Nevertheless, the dismantling of a proud tradition of sensible and responsible health and safety regime goes on in the name of doing away with 'red tape'.
Fortunately, not everybody thinks of personal safety on site in such negative terms. Earlier this month the NHBC announced its 2012 Health and Safety Awards. Congratulations to Nick Bateman, Craig Robson, Bob Rosenberger and David Levy for scooping the awards in their builder categories, and to all the companies recognised for their part in maintaining safe site environments.

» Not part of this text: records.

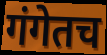
गंगेतच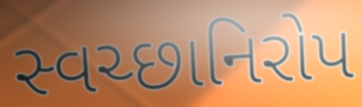
સ્વચ્છાનિરોપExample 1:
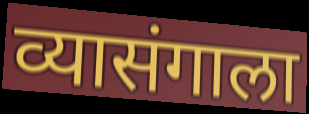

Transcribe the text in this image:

व्यासंगाला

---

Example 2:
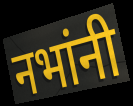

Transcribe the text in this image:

नभांनी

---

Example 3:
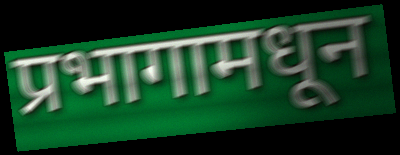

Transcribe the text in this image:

प्रभागामधून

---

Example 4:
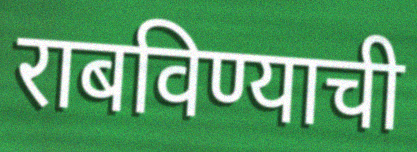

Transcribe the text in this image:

राबविण्याची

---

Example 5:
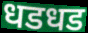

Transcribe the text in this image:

धडधड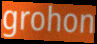
grohon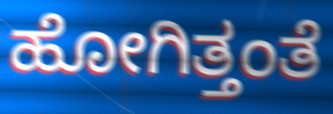
ಹೋಗಿತ್ತಂತೆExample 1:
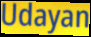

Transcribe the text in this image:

Udayan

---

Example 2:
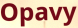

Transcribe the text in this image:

Opavy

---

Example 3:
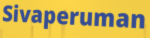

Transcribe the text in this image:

Sivaperuman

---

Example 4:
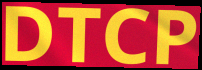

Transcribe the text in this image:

DTCP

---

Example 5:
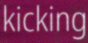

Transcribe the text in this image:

kicking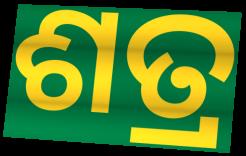
ଶତ୍ର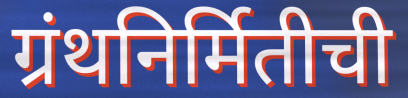
ग्रंथनिर्मितीचीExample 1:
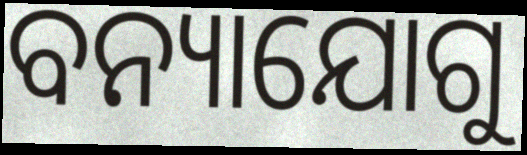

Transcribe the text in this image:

ବନ୍ୟାଯୋଗୁ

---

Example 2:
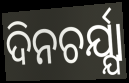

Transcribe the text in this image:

ଦିନଚର୍ଯ୍ଯା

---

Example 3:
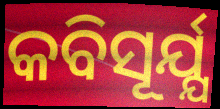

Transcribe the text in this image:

କବିସୂର୍ଯ୍ଯ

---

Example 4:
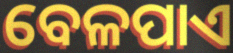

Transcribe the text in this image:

ବେଳପାଏ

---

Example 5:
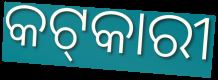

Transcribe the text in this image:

କଟ୍‌କାରୀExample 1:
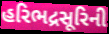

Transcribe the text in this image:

હરિભદ્રસૂરિની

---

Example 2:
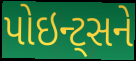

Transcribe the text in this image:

પોઇન્ટ્સને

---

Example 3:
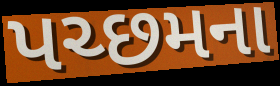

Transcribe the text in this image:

પચ્છમના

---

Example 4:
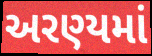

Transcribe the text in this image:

અરણ્યમાં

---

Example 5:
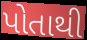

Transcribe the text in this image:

પોતાથી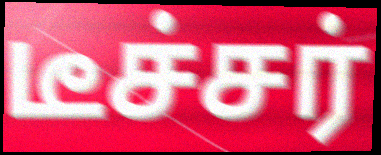
டீச்சர்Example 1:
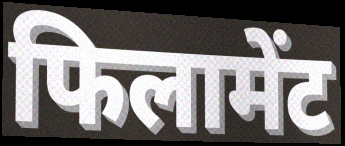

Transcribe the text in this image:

फिलामेंट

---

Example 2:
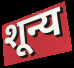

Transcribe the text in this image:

शून्य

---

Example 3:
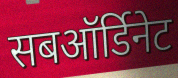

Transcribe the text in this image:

सबऑर्डिनेट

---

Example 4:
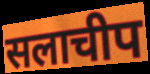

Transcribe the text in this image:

सलाचीप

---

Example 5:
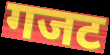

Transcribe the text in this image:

Last month the NHBC also announced the first stage winners in its Pride in the Job Awards, the competition for site managers. This year there is a new category alongside the small, medium and large builder and multistorey categories: that of 'single plot', for those building just one home on a site. I'm not sure if that reflects the dwindling number of new homes being built or a growth in the number of bankers using their severance payments to build new mansions. Could be both, I suppose.

The really grim news for the industry is that the Olympics is about to start. It's not that construction industry workers will be upset at not being able to watch the Games because they're at work; quite the opposite. According to a report in New Civil Engineer, much of the construction work taking place in the capital will be geared down during the event. Plus, there is no real sign of how the workers on the site will fare once the job is over.